Would you copy each line of the records that includes the word "values"?

--- Entries taken from a collection ---
[Start of Attachment]

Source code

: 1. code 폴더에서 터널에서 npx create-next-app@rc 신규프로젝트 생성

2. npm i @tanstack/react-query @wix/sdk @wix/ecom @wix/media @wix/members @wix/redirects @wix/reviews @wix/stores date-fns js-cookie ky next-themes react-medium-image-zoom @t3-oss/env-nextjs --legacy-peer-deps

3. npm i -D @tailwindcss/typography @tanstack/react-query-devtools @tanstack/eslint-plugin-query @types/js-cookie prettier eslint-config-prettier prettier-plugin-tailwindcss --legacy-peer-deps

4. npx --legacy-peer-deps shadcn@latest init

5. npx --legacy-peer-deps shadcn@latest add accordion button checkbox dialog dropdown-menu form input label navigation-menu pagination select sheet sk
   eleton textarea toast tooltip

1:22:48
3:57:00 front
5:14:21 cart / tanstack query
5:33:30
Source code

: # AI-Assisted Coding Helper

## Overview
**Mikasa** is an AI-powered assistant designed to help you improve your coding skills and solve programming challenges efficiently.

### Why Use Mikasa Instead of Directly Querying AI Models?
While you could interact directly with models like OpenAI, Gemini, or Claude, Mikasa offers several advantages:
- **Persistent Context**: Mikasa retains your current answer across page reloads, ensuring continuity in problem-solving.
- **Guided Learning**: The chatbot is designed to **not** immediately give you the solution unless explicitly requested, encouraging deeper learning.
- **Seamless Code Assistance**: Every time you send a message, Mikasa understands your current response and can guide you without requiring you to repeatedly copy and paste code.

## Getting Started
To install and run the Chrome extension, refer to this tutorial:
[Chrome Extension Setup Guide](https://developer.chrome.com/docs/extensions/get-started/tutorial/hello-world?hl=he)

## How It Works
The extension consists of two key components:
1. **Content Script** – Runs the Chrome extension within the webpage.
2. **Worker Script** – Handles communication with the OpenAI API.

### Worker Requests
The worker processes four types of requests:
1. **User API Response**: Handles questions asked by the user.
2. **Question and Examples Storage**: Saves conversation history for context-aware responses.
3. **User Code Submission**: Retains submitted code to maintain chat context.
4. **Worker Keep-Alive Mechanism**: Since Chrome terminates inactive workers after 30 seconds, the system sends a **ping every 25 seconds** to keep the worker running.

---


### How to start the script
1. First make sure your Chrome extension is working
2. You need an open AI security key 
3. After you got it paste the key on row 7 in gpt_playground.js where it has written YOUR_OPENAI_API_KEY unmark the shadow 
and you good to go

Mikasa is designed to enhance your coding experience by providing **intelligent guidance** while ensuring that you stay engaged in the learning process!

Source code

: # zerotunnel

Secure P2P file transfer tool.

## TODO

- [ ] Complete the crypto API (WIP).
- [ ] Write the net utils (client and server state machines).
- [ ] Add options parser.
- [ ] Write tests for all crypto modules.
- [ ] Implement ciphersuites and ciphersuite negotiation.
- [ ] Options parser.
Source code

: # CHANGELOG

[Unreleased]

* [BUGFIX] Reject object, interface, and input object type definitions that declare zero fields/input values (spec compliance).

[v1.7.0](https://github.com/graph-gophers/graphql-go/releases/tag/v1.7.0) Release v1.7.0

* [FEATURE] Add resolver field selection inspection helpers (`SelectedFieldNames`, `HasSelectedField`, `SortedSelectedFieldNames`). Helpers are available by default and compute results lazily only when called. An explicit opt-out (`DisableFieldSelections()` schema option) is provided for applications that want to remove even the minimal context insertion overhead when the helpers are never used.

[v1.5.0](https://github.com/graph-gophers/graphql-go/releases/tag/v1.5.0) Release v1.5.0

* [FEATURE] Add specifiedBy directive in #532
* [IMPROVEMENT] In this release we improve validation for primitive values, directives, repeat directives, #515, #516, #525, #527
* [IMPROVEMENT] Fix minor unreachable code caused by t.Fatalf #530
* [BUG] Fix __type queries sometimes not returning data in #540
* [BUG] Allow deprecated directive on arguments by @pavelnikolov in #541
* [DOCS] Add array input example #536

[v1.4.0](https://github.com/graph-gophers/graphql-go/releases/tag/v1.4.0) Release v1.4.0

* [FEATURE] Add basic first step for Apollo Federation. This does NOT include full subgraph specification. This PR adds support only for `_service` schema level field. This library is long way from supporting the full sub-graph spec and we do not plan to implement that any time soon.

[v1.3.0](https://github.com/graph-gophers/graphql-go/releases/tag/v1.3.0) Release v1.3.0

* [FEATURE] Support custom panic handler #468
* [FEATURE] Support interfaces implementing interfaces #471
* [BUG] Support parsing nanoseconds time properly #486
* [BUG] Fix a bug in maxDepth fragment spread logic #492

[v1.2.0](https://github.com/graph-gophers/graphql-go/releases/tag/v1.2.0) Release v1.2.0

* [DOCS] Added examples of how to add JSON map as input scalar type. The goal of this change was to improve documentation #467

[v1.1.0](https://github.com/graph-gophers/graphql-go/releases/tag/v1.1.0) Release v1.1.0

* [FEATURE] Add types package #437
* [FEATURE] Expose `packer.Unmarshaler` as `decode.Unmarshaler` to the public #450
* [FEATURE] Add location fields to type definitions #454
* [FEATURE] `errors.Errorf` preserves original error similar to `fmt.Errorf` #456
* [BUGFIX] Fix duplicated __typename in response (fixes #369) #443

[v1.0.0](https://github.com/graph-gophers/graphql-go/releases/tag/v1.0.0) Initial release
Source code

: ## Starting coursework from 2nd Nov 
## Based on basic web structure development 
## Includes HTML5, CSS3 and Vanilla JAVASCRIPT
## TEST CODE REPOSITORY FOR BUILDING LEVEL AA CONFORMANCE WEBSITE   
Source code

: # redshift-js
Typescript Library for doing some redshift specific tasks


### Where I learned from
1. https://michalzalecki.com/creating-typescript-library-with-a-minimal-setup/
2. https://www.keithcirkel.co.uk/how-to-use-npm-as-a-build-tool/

[End of Attachment]

--- Result of this task ---
* [BUGFIX] Reject object, interface, and input object type definitions that declare zero fields/input values (spec compliance).
* [IMPROVEMENT] In this release we improve validation for primitive values, directives, repeat directives, #515, #516, #525, #527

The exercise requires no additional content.